## Brief 1
List the four methods given under "Main Methods" in the study summary.
## Brief 2
Transcribe the stretch of the study summary from "Purpose of the" through "identify eIF4A-dependent mRNAs.".
━━━━━ Exercise passage
Purpose of the Study:

  • To investigate eIF4A inhibition as a targeted therapeutic strategy for DDLS, MFS, and UPS.
  • To identify downstream targets of eIF4A involved in sarcoma progression.
  • To explore the role of the Hippo pathway in these sarcoma types.

Main Methods:

  • Utilized an eIF4A inhibitor (CR-1-31B) in patient-derived cell lines and mouse xenografts.
  • Performed transcriptome-scale ribosome footprinting to identify eIF4A-dependent mRNAs.
  • Conducted gene knockdown and ectopic expression studies for YAP and TAZ.
  • Analyzed genomic data from patient tumors for YAP and WWTR1 alterations.

Main Results:

  • CR-1-31B suppressed tumor growth and induced apoptosis in DDLS, MFS, and UPS models.
  • Identified YAP and TAZ as eIF4A-dependent mRNAs.
  • Combined knockdown of YAP and TAZ induced apoptosis; their ectopic expression conferred partial resistance to CR-1-31B.
  • YAP and WWTR1 amplification/gain in patient tumors correlated with worse clinical outcomes.
━━━━━━━━━━
━━━━━ Data for review
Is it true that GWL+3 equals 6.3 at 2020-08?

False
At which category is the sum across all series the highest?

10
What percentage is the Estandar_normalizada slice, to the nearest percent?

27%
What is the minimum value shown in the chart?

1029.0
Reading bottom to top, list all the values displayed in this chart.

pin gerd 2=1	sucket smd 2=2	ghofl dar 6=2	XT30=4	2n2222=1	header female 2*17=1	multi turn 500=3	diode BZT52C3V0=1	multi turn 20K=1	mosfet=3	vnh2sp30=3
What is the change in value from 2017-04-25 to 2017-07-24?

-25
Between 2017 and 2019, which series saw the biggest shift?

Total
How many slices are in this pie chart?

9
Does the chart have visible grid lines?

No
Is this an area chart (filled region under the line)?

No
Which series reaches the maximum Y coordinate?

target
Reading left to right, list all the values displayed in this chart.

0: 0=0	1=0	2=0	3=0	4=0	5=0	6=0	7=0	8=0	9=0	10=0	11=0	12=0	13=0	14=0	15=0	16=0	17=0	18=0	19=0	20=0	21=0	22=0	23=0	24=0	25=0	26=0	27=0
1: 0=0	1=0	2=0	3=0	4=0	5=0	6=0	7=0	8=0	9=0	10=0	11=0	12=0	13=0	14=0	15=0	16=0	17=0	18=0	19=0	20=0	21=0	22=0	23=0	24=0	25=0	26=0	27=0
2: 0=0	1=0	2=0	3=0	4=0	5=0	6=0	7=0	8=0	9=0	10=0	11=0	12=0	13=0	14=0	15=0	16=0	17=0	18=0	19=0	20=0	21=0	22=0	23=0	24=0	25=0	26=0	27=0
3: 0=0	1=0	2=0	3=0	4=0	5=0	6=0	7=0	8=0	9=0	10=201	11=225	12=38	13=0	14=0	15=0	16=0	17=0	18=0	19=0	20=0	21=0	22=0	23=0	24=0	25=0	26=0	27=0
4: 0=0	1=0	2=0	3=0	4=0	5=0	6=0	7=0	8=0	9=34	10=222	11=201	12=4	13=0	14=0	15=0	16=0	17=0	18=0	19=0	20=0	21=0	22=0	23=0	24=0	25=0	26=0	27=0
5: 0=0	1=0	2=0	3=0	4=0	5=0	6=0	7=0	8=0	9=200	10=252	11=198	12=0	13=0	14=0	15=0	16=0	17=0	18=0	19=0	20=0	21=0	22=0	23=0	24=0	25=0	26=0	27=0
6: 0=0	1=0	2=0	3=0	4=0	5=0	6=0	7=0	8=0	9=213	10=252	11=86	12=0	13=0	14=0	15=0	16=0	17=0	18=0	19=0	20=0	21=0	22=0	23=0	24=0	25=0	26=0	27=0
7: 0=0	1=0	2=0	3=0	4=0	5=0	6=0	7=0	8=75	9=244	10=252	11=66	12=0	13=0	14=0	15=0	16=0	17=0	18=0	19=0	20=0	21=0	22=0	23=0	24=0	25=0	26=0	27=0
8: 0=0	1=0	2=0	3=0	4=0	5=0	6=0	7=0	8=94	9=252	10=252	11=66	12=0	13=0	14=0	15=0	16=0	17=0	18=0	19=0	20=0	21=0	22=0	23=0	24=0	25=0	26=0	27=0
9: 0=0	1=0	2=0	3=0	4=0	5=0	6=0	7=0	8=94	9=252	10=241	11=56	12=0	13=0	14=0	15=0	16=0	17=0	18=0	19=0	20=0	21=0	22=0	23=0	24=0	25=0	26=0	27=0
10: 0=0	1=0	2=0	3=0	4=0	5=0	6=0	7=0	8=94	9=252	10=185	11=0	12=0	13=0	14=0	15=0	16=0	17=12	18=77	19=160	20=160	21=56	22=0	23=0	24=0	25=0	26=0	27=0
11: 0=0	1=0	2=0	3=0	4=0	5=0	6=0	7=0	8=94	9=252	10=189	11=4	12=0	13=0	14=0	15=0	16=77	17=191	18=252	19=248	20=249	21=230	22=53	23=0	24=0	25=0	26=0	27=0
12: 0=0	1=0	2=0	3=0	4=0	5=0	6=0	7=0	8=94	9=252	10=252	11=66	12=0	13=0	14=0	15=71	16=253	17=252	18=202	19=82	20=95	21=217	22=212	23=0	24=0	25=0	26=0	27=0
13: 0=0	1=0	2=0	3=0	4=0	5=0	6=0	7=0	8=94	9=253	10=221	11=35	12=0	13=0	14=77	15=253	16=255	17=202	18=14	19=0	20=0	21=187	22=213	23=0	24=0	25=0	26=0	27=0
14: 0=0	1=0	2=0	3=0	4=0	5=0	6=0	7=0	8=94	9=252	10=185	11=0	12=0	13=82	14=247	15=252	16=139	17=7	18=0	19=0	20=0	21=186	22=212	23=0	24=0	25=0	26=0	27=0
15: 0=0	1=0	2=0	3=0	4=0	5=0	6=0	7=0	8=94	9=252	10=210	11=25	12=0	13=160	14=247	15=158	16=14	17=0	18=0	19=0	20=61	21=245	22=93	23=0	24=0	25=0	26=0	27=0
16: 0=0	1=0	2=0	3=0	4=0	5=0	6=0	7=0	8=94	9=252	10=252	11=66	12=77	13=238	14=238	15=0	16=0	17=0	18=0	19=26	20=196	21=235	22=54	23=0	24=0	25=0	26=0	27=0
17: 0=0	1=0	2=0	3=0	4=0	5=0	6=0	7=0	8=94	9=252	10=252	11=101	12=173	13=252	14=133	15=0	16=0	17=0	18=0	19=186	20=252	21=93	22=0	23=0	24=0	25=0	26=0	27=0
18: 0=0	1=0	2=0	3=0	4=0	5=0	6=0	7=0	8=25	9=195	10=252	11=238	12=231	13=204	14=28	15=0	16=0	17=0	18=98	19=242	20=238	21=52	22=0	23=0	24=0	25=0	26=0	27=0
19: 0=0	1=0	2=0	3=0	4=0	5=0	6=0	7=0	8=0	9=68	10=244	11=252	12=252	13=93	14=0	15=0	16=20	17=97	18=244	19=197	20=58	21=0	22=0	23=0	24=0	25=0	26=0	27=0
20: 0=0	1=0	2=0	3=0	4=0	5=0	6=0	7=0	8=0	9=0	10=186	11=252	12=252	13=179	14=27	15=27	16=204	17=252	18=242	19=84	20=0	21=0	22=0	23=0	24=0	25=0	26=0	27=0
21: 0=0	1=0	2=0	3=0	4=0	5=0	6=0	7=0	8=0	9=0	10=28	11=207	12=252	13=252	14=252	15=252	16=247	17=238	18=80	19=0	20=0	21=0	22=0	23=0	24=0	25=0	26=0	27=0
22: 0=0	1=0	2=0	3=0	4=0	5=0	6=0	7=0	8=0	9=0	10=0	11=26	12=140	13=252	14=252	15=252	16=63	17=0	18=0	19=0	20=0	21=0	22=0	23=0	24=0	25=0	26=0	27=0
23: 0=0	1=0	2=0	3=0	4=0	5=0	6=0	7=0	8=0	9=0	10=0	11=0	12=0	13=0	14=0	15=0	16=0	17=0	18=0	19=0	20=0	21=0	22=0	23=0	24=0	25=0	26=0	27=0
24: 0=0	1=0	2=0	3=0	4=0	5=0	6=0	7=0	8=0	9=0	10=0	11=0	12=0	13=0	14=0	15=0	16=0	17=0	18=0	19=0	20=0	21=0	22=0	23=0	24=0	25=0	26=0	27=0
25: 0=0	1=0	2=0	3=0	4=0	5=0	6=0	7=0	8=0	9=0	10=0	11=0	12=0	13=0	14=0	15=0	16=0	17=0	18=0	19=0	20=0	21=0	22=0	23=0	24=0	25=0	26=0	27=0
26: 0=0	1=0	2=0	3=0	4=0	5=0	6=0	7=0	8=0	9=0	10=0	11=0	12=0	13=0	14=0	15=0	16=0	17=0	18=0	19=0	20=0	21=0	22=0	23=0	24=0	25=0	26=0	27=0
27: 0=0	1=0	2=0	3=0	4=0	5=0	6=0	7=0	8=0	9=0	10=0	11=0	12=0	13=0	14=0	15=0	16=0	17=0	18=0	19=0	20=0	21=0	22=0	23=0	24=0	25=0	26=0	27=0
━━━━━━━━━━
## Response 1
- Use of an eIF4A inhibitor (CR-1-31B) in patient-derived cell lines and mouse xenografts
- Transcriptome-scale ribosome footprinting to identify eIF4A-dependent mRNAs
- Gene knockdown and ectopic expression studies for YAP and TAZ
- Analysis of genomic data from patient tumors for YAP and WWTR1 alterations

## Response 2
Purpose of the Study:

  • To investigate eIF4A inhibition as a targeted therapeutic strategy for DDLS, MFS, and UPS.
  • To identify downstream targets of eIF4A involved in sarcoma progression.
  • To explore the role of the Hippo pathway in these sarcoma types.

Main Methods:

  • Utilized an eIF4A inhibitor (CR-1-31B) in patient-derived cell lines and mouse xenografts.
  • Performed transcriptome-scale ribosome footprinting to identify eIF4A-dependent mRNAs.